__Gelesenes anwenden__.
a – An welchem Tag findet laut dem Text über den Iran bei der Fußball-WM die Kundgebung in der Mainstadt statt?
b – Führe den Text über den Iran bei der Fußball-WM im Anschluss an seinen letzten Satz weiter.

Friday, May 26, 2006

Regie gegen das Regime

Unverändert hält die Bundesregierung daran fest, dem iranischen Präsidenten während der Fußball-Weltmeisterschaft im Falle eines Besuchs den Aufenthalt so angenehm wie möglich zu gestalten, und auch der Weltfußballverband FIFA ist nach wie vor der Ansicht, Sport habe mit Politik nichts zu tun, weshalb ein Ausschluss des Iran vom Turnier nicht in Frage komme. Bemerkenswert ist darüber hinaus, dass beide auf den jeweils anderen verweisen, wenn es um die Zuständigkeit dafür geht, Mahmud Ahmadinedjad (Foto; links: Bayern-Profi Ali Karimi) zum unerwünschten Gast zu erklären und von den Spielen fern zu halten: Der Direktor der FIFA-Rechtsabteilung, Heinz Tännler, war in seinem Antwortschreiben auf den Protestbrief des Simon Wiesenthal Centers der Ansicht, die Entscheidung über eine Einreise des iranischen Präsidenten liege „allein in der Verantwortung der deutschen Regierung“, während man bei dieser die Auffassung vertritt, die WM sei eine Veranstaltung des Weltfußballverbandes, weshalb nur dieser darüber befinden könne, ob Ahmadinedjad willkommen ist oder nicht. Wäre das Ganze nicht so traurig, man könnte sich glatt krümmen vor Lachen über diese Posse.


Doch inzwischen häufen sich auch die Appelle und Aufrufe zu Protestaktionen gegen die Teilnahme des Iran an dem Fußballturnier und einen möglichen Besuch des Irren von Teheran. Unter dem Motto „Nie wieder! Never again!“ mobilisieren beispielsweise etliche Organisationen und Einzelpersonen – darunter Arno Lustiger, Ralph Giordano, Michel Friedman, Henryk M. Broder, Micha Brumlik, Nasrin Amirsedghi, Michael Wolffsohn, Seyran Ates und Hans-Peter Raddatz – zu drei Demonstrationen während der Vorrundenspiele der iranischen Mannschaft in Nürnberg, Frankfurt und Leipzig; die Manifestation am 17. Juni in der Mainstadt ist gleichzeitig eine Kundgebung gegen den für diesen Tag geplanten Aufmarsch von Neonazis für den Holocaustleugner im Präsidentenamt.


Zu diesen Aktivitäten gesellt sich nun ein Offener Brief des Clubs iranisch-europäischer Filmemacher (CIEF), der bereits gegen die Aufführung des iranischen Fußballfilms Offside bei der Berlinale im Februar dieses Jahres scharf protestiert hatte, weil er den Streifen für regimekonforme Propaganda hielt. Das Schreiben ist an die Abgeordneten des Europaparlaments gerichtet, nachdem dort eine Gruppe um das konservative britische Parlamentsmitglied Chris Heaton-Harris die Initiative ergriffen hat und den Versuch unternehmen will, bei FIFA-Präsident Joseph Blatter doch noch den Ausschluss des Iran zu erwirken; der CIEF befürwortet dieses Vorpreschen und ruft die anderen Parlamentarier zur Unterstützung auf. Lizas Welt dokumentiert den Offenen Brief dieser Vereinigung, der bislang noch nicht im Internet abrufbar ist, in Gänze.

__Auszug aus Datensatz__.
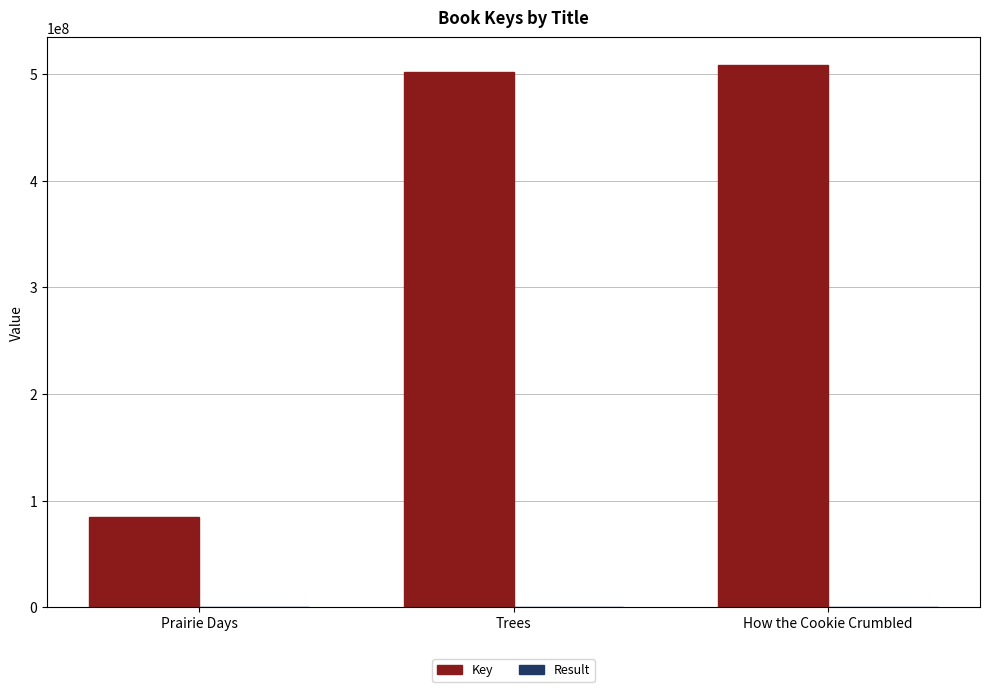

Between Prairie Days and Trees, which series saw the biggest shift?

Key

__Lösungen je Aufgabe__.
a – Am 17. Juni.

b –
Offener Brief


Sehr geehrte Abgeordnete des Europaparlaments,


wir haben erfahren, dass einige Parlamentsmitglieder, u.a. der Kreis um die Herren Christopher Heaton-Harris und Daniel Cohn-Bendit, nach Möglichkeiten suchen, durch bestimmte Maßnahmen seitens ihrer jeweiligen Länder den Iran von dem WM auszuschließen. Wir als Exiliraner wollen in diesem Sinne unsere Solidarität bekunden und Sie auffordern, dieses Ziel bis zum Ausschluss des Iran zu verfolgen. So, wie wir es bereits in der Vergangenheit in einem Brief an Herrn Joseph S. Blatter formuliert haben.


Es dürfte Ihnen nicht entgangen sein, dass das iranische Regime mit seiner antisemitischen und antiisraelischen Haltung den Frieden in der Welt und im Nahen Osten gefährdet. Die Teheraner Machthaber versuchen mit allen ihnen zur Verfügung stehenden Mitteln, Israel, ein Mitglied der FIFA, von der Landkarte zu radieren. Einer der Grundsätze der FIFA ist aber die Anerkennung der Rechte ihrer Mitgliedsstaaten. Die Frage ist also, wie man die Mitgliedschaft eines Staates wie des Iran in diesem Verband dulden kann, die Mitgliedschaft eines Staates, der offen und unverhohlen die Vernichtung Israels und die Umsiedlung seiner Bürger in andere Länder fordert.


Obwohl für die FIFA die Trennung von Sport und Politik zu den Grundprinzipien gehört, darf man nicht vergessen, dass es die despotischen Regimes sind, die des öfteren den Sport und die Sportler für ihre Zwecke missbrauchen. Um dem entgegenzutreten, hat Ihr Verband das frühere jugoslawische Regime von der Teilnahme an der Europameisterschaft 1992 ausgeschlossen. Genauso verfuhr sie im Falle des Apartheidregimes in Südafrika, dem bis zur Abschaffung der rassistischen Gesetzgebung eine Mitgliedschaft verwehrt blieb.


Die erfolgreiche Qualifikation der iranischen Nationalmannschaft für die WM ist ein Ergebnis der harten Arbeit der iranischen Fußballer und der unermüdlichen Unterstützung des iranischen Volkes. Trotz wachsender Fußballbegeisterung auch unter Frauen haben diese keinen Zutritt zu den Fußballstadien. Das iranische Regime versucht mit Hilfe seiner Handlanger und Mittelsmänner in den Medien und der Öffentlichkeit, die politische Situation im Iran herunterzuspielen und seine wahren Absichten bezüglich der Vernichtung Israels und des Griffs nach der Atombombe zu vertuschen.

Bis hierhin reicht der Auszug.